4 economic reports buoy markets

Wednesday, June 26, 2013

NEW YORK - Wall Street focused on the economy instead of the Federal Reserve on Tuesday, sending stocks higher.

Four reports showed a brightening U.S. economy. Housing and manufacturing continued to improve, and consumer confidence hit its highest level in 5 ½ years.

The major U.S. stock indexes closed higher, with the Dow Jones industrial average shooting up 100.75 points, or 0.7 percent, to 14,760.31. The Standard & Poor’s index rose 14.94 points, or 1 percent, to 1,588.03. The Nasdaq rose 27.13 to 33,47.89.

The gains were broad. Four stocks rose for every one that fell on the New York Stock Exchange. Consolidated volume was average at 3.6 billion shares.

The triple-digit rise in the Dow continues a bout of market volatility caused by investors and traders who are worried about the Fed ending its economic stimulus. Last Wednesday, Fed Chairman Ben Bernanke said he expects the Fed to end its bond buying by the middle of 2014 if it feels the economy can manage without that stimulus.

The Dow then plunged by triple digits on three of the next four trading days, with investors worried that the market would struggle without the Fed propping it up.

Some investors have concluded that the recent sell-offs were overblown. Quincy Krosby, a market strategist at Prudential Financial, guessed that shorter-term traders were the ones buying stocks Tuesday because they judged that parts of the market were “oversold.”

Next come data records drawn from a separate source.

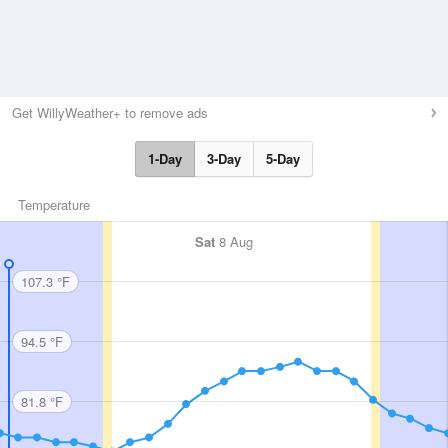
Get WillyWeather+ to remove ads
1-Day
3-Day
5-Day
Temperature
Sat
8 Aug
107.3 °F
94.5 °F
81.8 °F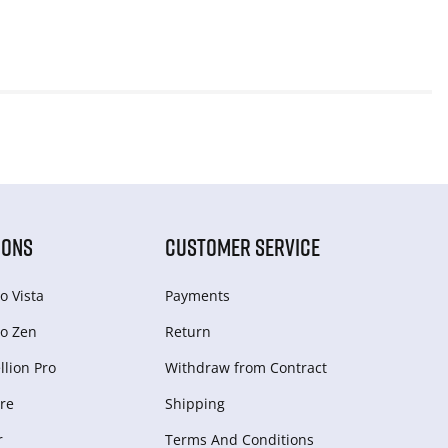
IONS
CUSTOMER SERVICE
o Vista
Payments
o Zen
Return
lion Pro
Withdraw from Сontract
re
Shipping
r
Terms And Conditions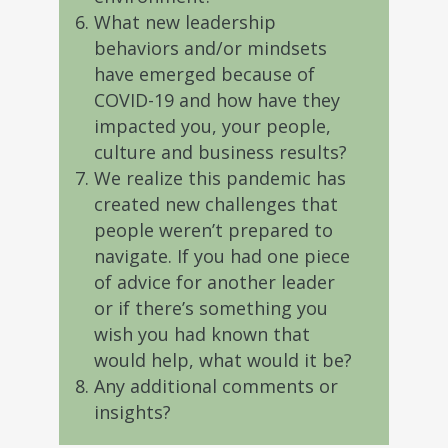
What new leadership
behaviors and/or mindsets
have emerged because of
COVID-19 and how have they
impacted you, your people,
culture and business results?
We realize this pandemic has
created new challenges that
people weren’t prepared to
navigate. If you had one piece
of advice for another leader
or if there’s something you
wish you had known that
would help, what would it be?
Any additional comments or
insights?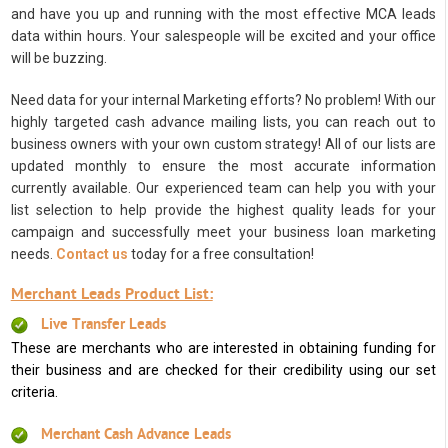
and have you up and running with the most effective MCA leads
data within hours. Your salespeople will be excited and your office
will be buzzing.
Need data for your internal Marketing efforts? No problem! With our
highly targeted cash advance mailing lists, you can reach out to
business owners with your own custom strategy! All of our lists are
updated monthly to ensure the most accurate information
currently available. Our experienced team can help you with your
list selection to help provide the highest quality leads for your
campaign and successfully meet your business loan marketing
needs.
Contact us
today for a free consultation!
Merchant Leads Product List:
Live Transfer Leads
These are merchants who are interested in obtaining funding for
their business and are checked for their credibility using our set
criteria.
Merchant Cash Advance Leads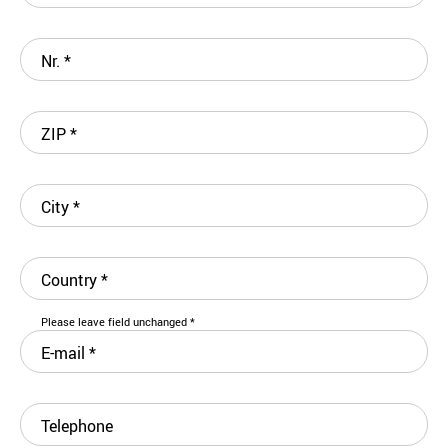
Nr.
*
ZIP
*
City
*
Country
*
Please leave field unchanged
*
E-mail
*
Telephone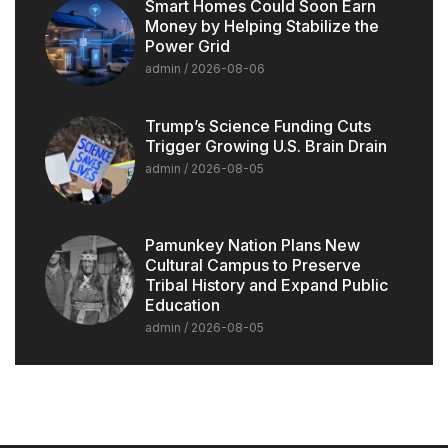
Smart Homes Could Soon Earn
Money by Helping Stabilize the
Power Grid
admin
2026-08-06
Trump’s Science Funding Cuts
Trigger Growing U.S. Brain Drain
admin
2026-08-05
Pamunkey Nation Plans New
Cultural Campus to Preserve
Tribal History and Expand Public
Education
admin
2026-08-05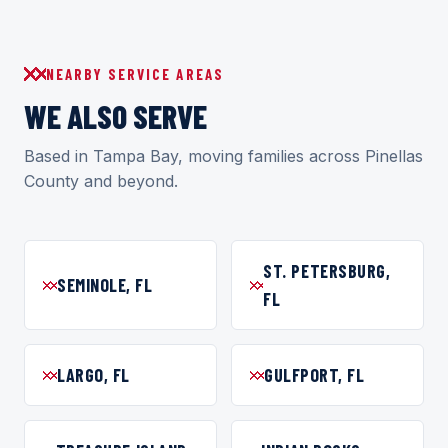
NEARBY SERVICE AREAS
WE ALSO SERVE
Based in Tampa Bay, moving families across Pinellas
County and beyond.
ST. PETERSBURG,
SEMINOLE, FL
FL
LARGO, FL
GULFPORT, FL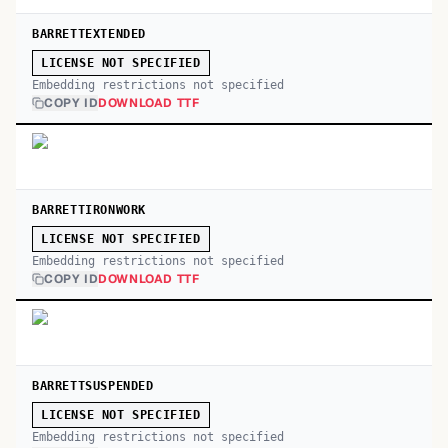
BARRETTEXTENDED
LICENSE NOT SPECIFIED
Embedding restrictions not specified
COPY ID
DOWNLOAD TTF
BARRETTIRONWORK
LICENSE NOT SPECIFIED
Embedding restrictions not specified
COPY ID
DOWNLOAD TTF
BARRETTSUSPENDED
LICENSE NOT SPECIFIED
Embedding restrictions not specified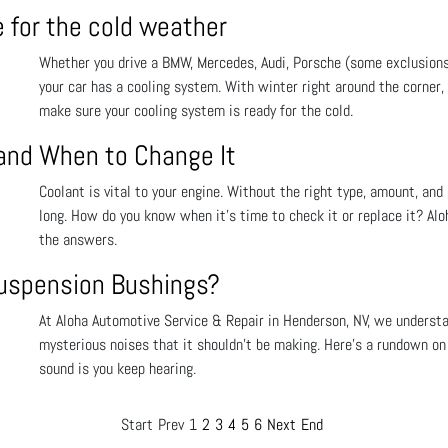
e for the cold weather
Whether you drive a BMW, Mercedes, Audi, Porsche (some exclusions
your car has a cooling system. With winter right around the corner
make sure your cooling system is ready for the cold.
 and When to Change It
Coolant is vital to your engine. Without the right type, amount, and 
long. How do you know when it’s time to check it or replace it? Al
the answers.
Suspension Bushings?
At Aloha Automotive Service & Repair in Henderson, NV, we understa
mysterious noises that it shouldn’t be making. Here’s a rundown on
sound is you keep hearing.
Start
Prev
1
2
3
4
5
6
Next
End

Long-term investors are likely still sitting on the sidelines, waiting for further signs that markets are becoming less volatile, she said.

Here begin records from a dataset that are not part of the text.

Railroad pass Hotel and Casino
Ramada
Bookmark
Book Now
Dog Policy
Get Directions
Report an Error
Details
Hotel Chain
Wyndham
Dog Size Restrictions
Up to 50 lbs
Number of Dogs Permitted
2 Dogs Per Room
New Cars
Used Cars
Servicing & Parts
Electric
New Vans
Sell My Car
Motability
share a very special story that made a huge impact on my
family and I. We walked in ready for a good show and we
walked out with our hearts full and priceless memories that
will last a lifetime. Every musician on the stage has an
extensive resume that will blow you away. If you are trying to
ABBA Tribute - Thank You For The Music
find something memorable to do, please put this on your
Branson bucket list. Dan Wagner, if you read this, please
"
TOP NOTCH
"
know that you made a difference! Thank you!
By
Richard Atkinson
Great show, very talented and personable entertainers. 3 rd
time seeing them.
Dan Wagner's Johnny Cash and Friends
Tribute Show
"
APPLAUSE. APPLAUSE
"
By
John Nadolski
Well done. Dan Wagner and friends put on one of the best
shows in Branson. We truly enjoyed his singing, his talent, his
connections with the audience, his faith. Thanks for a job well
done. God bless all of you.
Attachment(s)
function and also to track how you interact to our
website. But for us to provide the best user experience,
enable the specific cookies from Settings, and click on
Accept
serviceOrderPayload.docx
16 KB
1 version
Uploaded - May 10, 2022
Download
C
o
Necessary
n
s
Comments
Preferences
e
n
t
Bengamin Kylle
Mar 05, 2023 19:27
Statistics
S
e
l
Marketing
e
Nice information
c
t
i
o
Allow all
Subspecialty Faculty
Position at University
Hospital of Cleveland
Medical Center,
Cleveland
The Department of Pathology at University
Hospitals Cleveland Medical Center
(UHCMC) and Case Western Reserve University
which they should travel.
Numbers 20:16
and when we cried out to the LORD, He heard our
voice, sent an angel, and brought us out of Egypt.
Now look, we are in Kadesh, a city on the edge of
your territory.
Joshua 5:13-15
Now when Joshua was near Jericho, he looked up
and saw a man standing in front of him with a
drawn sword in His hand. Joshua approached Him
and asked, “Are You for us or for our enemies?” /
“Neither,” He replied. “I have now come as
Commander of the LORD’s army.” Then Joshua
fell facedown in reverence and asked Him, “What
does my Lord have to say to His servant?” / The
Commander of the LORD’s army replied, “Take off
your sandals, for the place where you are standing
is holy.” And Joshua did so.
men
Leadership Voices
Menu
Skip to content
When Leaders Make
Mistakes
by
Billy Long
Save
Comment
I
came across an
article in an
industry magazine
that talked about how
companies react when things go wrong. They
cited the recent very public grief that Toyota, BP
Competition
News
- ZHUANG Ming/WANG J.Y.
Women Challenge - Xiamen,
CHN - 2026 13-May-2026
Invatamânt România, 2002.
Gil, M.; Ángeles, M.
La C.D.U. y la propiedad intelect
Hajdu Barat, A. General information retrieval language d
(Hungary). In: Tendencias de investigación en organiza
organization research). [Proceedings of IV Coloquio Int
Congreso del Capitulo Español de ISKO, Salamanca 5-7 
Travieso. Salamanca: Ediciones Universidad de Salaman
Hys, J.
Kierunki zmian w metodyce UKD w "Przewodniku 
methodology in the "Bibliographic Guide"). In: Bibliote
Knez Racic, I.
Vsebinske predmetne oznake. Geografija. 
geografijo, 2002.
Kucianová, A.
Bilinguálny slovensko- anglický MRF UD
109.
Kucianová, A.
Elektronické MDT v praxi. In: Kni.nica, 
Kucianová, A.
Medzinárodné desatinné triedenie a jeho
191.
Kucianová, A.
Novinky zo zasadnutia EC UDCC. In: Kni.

Among the biggest gainers were big dividend payers like phone and power companies. These are stocks that have been hit the hardest by the recent sell-off.

Ben Schwartz, chief market strategist at Lightspeed Financial in Chicago, described Tuesday as a day for the market to stabilize after the recent big plunges. But he predicted that the market could be volatile for the rest of the year, and others said they thought the stock indexes had already reached their high points.

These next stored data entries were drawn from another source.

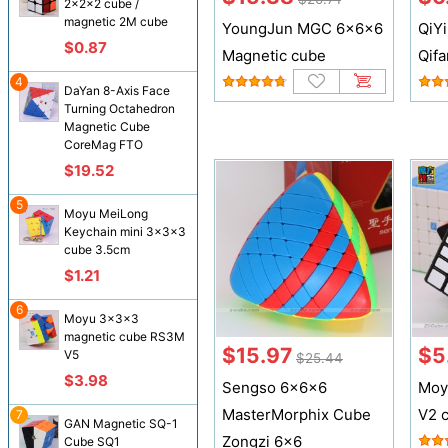
2x2x2 cube /
magnetic 2M cube
YoungJun MGC 6x6x6
QiY
$0.87
Magnetic cube
Qifa
4
DaYan 8-Axis Face
Turning Octahedron
Magnetic Cube
CoreMag FTO
$19.52
5
Moyu MeiLong
Keychain mini 3x3x3
cube 3.5cm
$1.21
6
Moyu 3x3x3
magnetic cube RS3M
$15.97
$5
V5
$25.44
$3.98
Sengso 6x6x6
Moy
MasterMorphix Cube
V2 
7
GAN Magnetic SQ-1
Zongzi 6x6
Cube SQ1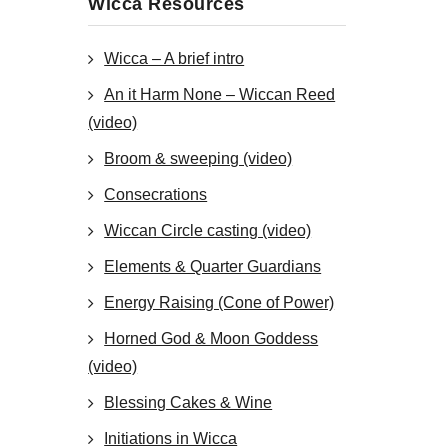
Wicca Resources
Wicca – A brief intro
An it Harm None – Wiccan Reed
(video)
Broom & sweeping (video)
Consecrations
Wiccan Circle casting (video)
Elements & Quarter Guardians
Energy Raising (Cone of Power)
Horned God & Moon Goddess
(video)
Blessing Cakes & Wine
Initiations in Wicca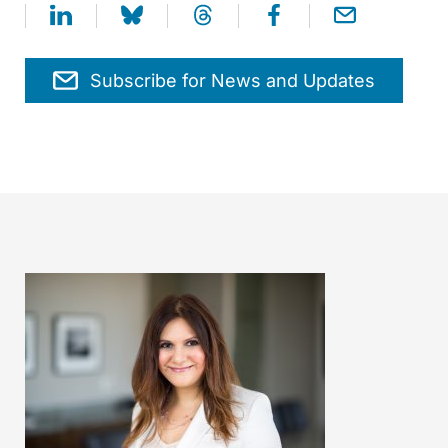
Subscribe for News and Updates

The fact that the second quarter ends Friday will also likely complicate the market’s performance this week. Money managers may pull out because they need to book gains for clients.

The stronger economic news for the U.S. led investors to sell U.S. government bonds, a sign that they’re more comfortable putting money in stocks. The yield on the 10-year Treasury note, a benchmark for many types of loans, rose to 2.6 percent from 2.54 percent late Monday. That’s part of a longer-term trend: Investors have been selling bonds in anticipation of the Fed winding down its bond-buying program.

The price of gold slipped $2 to $1,275.10 an ounce, and the price of crude oil rose 14 cents to $95.32 a barrel.

Shares of Walgreen, the nation’s largest drugstore chain, slipped after reporting earnings and revenue that missed analysts’ expectations. Walgreen’s stock fell $2.83, or nearly 6 percent, to $45.22.

Information for this article was contributed by Steve Rothwell of The Associated Press.